> **Goal of the exercise**: Copy the entries below in full, keeping them exactly as they are.

[Bounding box prediction data]
◆ ◆ ◆
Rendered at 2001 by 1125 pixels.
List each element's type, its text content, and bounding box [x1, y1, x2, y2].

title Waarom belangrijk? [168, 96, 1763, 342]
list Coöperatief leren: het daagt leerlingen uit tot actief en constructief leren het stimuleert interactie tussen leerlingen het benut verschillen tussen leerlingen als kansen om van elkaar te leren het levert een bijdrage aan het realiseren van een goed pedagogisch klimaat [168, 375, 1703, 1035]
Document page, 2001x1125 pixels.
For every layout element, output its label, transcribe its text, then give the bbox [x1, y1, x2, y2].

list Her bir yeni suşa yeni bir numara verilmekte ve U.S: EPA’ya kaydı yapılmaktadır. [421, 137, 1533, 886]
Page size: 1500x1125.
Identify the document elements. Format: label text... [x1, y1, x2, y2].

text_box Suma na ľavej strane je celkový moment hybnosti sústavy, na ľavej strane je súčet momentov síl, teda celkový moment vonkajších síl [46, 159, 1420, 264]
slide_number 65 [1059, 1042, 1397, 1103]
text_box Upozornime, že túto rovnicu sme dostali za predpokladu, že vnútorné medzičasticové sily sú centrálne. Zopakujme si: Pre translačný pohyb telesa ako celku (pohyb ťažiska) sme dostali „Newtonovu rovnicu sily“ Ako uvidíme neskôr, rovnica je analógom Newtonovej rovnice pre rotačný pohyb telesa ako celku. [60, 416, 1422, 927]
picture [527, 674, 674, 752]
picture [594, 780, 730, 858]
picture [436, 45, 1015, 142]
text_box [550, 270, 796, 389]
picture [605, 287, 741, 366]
◆ ◆ ◆
> **Task solution**:
Rendered at 2001 by 1125 pixels.
List each element's type, its text content, and bounding box [x1, y1, x2, y2].

title Waarom belangrijk? [168, 96, 1763, 342]
list Coöperatief leren: het daagt leerlingen uit tot actief en constructief leren het stimuleert interactie tussen leerlingen het benut verschillen tussen leerlingen als kansen om van elkaar te leren het levert een bijdrage aan het realiseren van een goed pedagogisch klimaat [168, 375, 1703, 1035]
Document page, 2001x1125 pixels.
For every layout element, output its label, transcribe its text, then give the bbox [x1, y1, x2, y2].

list Her bir yeni suşa yeni bir numara verilmekte ve U.S: EPA’ya kaydı yapılmaktadır. [421, 137, 1533, 886]
Page size: 1500x1125.
Identify the document elements. Format: label text... [x1, y1, x2, y2].

text_box Suma na ľavej strane je celkový moment hybnosti sústavy, na ľavej strane je súčet momentov síl, teda celkový moment vonkajších síl [46, 159, 1420, 264]
slide_number 65 [1059, 1042, 1397, 1103]
text_box Upozornime, že túto rovnicu sme dostali za predpokladu, že vnútorné medzičasticové sily sú centrálne. Zopakujme si: Pre translačný pohyb telesa ako celku (pohyb ťažiska) sme dostali „Newtonovu rovnicu sily“ Ako uvidíme neskôr, rovnica je analógom Newtonovej rovnice pre rotačný pohyb telesa ako celku. [60, 416, 1422, 927]
picture [527, 674, 674, 752]
picture [594, 780, 730, 858]
picture [436, 45, 1015, 142]
text_box [550, 270, 796, 389]
picture [605, 287, 741, 366]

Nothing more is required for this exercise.